== Exercise requirements ==
Your task is to copy the lines of the data below from the line holding "focal_35mm: 23" through the line holding "focal_mm: 5.4", inclusive, exactly and with nothing added.

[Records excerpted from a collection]
------------------------------------------------

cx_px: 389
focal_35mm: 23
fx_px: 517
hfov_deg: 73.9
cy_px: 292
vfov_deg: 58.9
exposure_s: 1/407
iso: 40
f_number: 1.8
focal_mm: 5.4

------------------------------------------------

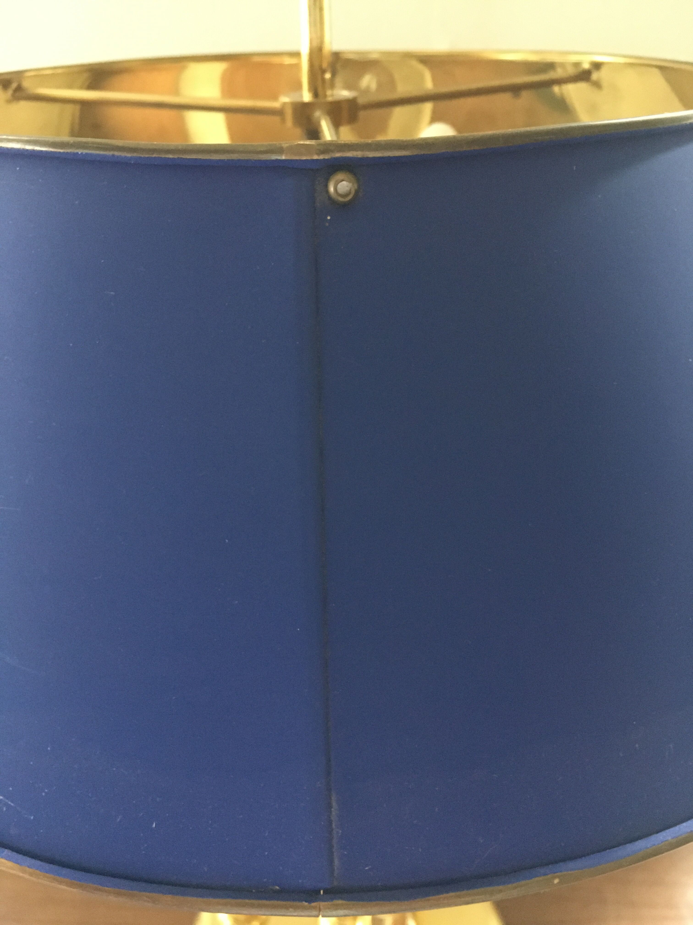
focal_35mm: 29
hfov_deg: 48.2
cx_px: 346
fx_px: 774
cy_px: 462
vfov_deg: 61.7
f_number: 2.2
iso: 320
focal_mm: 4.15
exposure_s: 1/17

------------------------------------------------

== Problem solution ==
focal_35mm: 23
fx_px: 517
hfov_deg: 73.9
cy_px: 292
vfov_deg: 58.9
exposure_s: 1/407
iso: 40
f_number: 1.8
focal_mm: 5.4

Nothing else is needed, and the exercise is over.